From Twindex to Twitris (And Wolfram Alpha Too)
That’s not the only semantic way to see how we’re feeling about the 2012 election, though. Wright State University and the Kno.e.sis Ohio Center of Excellence in Knowledge-enabled Computing, headed up by director and LexisNexis Ohio Eminent Scholar Dr. Amit P. Sheth, has as a piece of its semantic social web application project Twitris the Election 2012 360° Social Media Analysis site. Sheth, who discussed how Twitris handles social media analysis in our story here, brings similar Search & Explore, Sentiment and Network (as in influential users and connectivity by topic) analysis capabilities to the site as it did for its Occupy Wall Street and India Against Corruption Twitris-based sites. Sheth told us previously that, for example, a candidate’s team could use the Network Analysis feature to see what influential users are talking positively about their candidate, perhaps to help target donations, or the Browse by Location tag to see what issues are being discussed in a certain area, to see if that information can be parlayed into speeches the candidate will make in that locale.

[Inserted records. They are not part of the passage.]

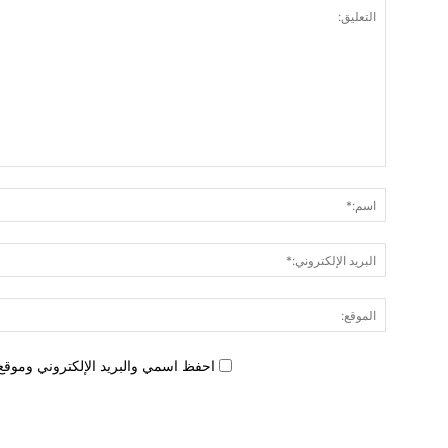
احفظ اسمي والبريد الإلكتروني وموقع 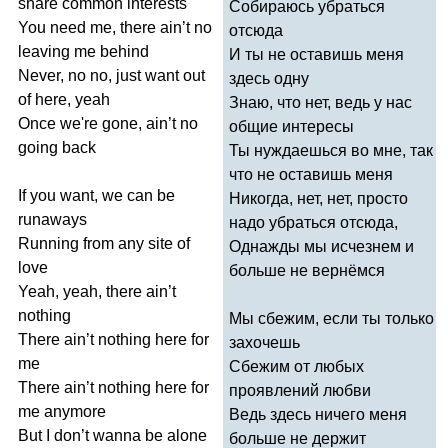
share
common
interests
Собираюсь убраться
You
need
me
,
there
ain
’
t
no
отсюда
leaving
me
behind
И ты не оставишь меня
Never
,
no
no
,
just
want
out
здесь одну
of
here
,
yeah
Знаю, что нет, ведь у нас
Once
we're
gone
,
ain
’
t
no
общие интересы
going
back
Ты нуждаешься во мне, так
что не оставишь меня
If
you
want
,
we
can
be
Никогда, нет, нет, просто
runaways
надо убраться отсюда,
Running
from
any
site
of
Однажды мы исчезнем и
love
больше не вернёмся
Yeah
,
yeah
,
there
ain
’
t
nothing
Мы сбежим, если ты только
There
ain
’
t
nothing
here
for
захочешь
me
Сбежим от любых
There
ain
’
t
nothing
here
for
проявлений любви
me
anymore
Ведь здесь ничего меня
But
I
don
’
t
wanna
be
alone
больше не держит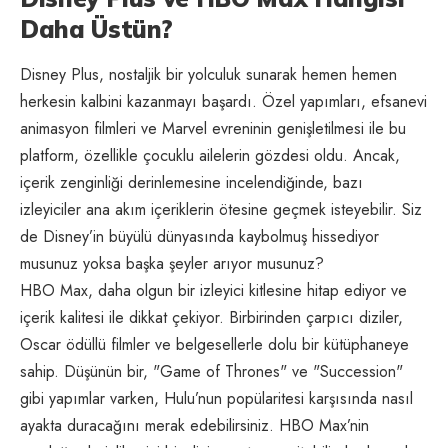
Daha Üstün?
Disney Plus, nostaljik bir yolculuk sunarak hemen hemen
herkesin kalbini kazanmayı başardı. Özel yapımları, efsanevi
animasyon filmleri ve Marvel evreninin genişletilmesi ile bu
platform, özellikle çocuklu ailelerin gözdesi oldu. Ancak,
içerik zenginliği derinlemesine incelendiğinde, bazı
izleyiciler ana akım içeriklerin ötesine geçmek isteyebilir. Siz
de Disney’in büyülü dünyasında kaybolmuş hissediyor
musunuz yoksa başka şeyler arıyor musunuz?
HBO Max, daha olgun bir izleyici kitlesine hitap ediyor ve
içerik kalitesi ile dikkat çekiyor. Birbirinden çarpıcı diziler,
Oscar ödüllü filmler ve belgesellerle dolu bir kütüphaneye
sahip. Düşünün bir, "Game of Thrones" ve "Succession"
gibi yapımlar varken, Hulu’nun popülaritesi karşısında nasıl
ayakta duracağını merak edebilirsiniz. HBO Max’nin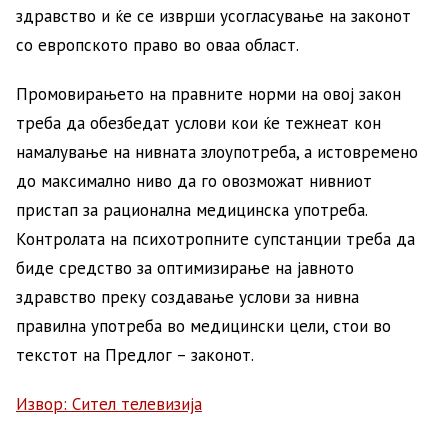
здравство и ќе се изврши усогласување на законот
со европското право во оваа област.
Промовирањето на правните норми на овој закон
треба да обезбедат услови кои ќе тежнеат кон
намалување на нивната злоупотреба, а истовремено
до максимално ниво да го овозможат нивниот
пристап за рационална медицинска употреба.
Контролата на психотропните супстанции треба да
биде средство за оптимизирање на јавното
здравство преку создавање услови за нивна
правилна употреба во медицински цели, стои во
текстот на Предлог – законот.
Извор: Сител телевизија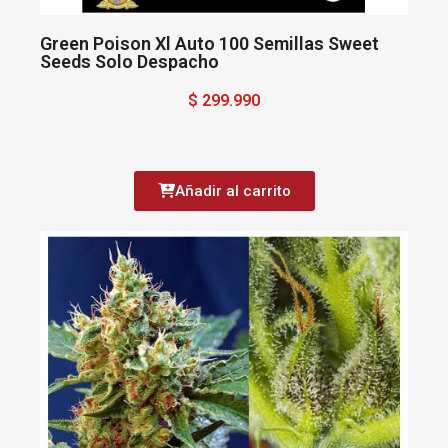
Green Poison Xl Auto 100 Semillas Sweet
Seeds Solo Despacho
$ 299.990
Añadir al carrito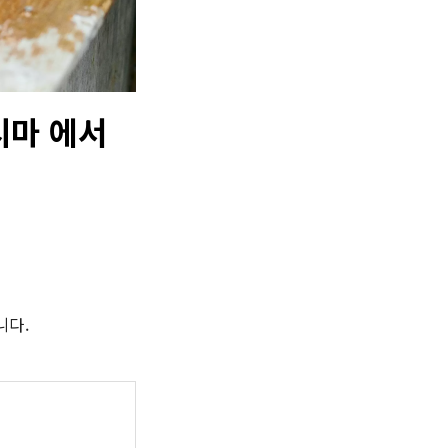
시마 에서
다.
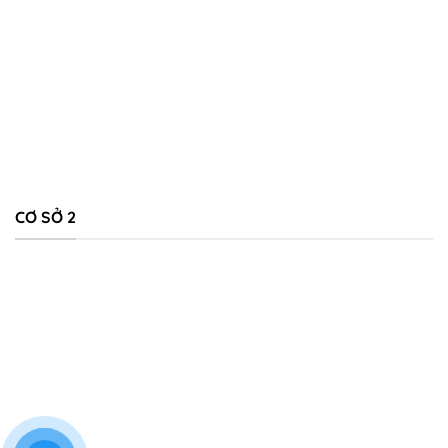
CƠ SỞ 2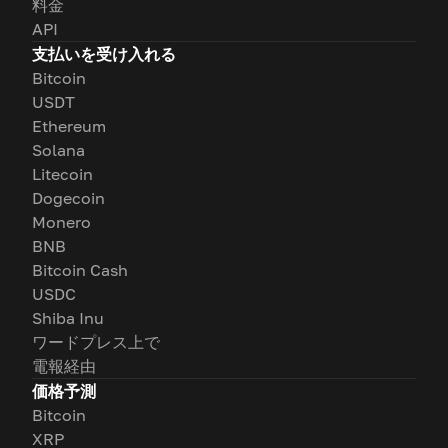
料金
API
支払いを受け入れる
Bitcoin
USDT
Ethereum
Solana
Litecoin
Dogecoin
Monero
BNB
Bitcoin Cash
USDC
Shiba Inu
ワードプレス上で
電報経由
価格予測
Bitcoin
XRP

Sheth, posting a Google Plus message about the Election 2012 page, said this Twitris site is the way to follow through on the comment reportedly made by Adam Sharp, head of government, news and social innovation at Twitter, about how the Twitter Political Index could be used: “When the Twitter Political Index is giving a different indication than the polls as to where the winds of the electorate are shifting, that is a signal to perhaps dig deeper and gain a better understanding for the complexities of voting behavior.” Not only can Twitris Election 2012 let you do that now, Sheth said, with a nod to its Sentiment tab, and “soon you will be able to associate correlation between real-world events with its analysis here,” he noted. Click on Sentiment to currently view weekly charts of candidate sentiment by domestic, economic, international and social issues, the candidates themselves, or their parties.
And, if you just can’t get enough of the intersection between semantic technology and elections, over at the blog of the Wolfram Alpha knowledge engine – one of the sources for Siri that can provide results based on its structured data – there was a recent discussion of how it can help “to provide some useful context and analysis, particularly when it comes to understanding past election outcomes or predicting this year’s results.”
Writing for the blog, C. Alan Joyce explains how users can leverage Wolfram Alpha to ask questions about the impact of various demographic groups on presidential election races. “You can use Wolfram|Alpha to try to understand where the senior vote might have the most impact in Florida, for example. Or you might look closer at the specific origin of the Hispanic population in Florida—increasingly split between Hispanics of Cuban origin (who have traditionally voted Republican) and other groups, such as Puerto Ricans, who tend to favor Democratic candidates,” he says.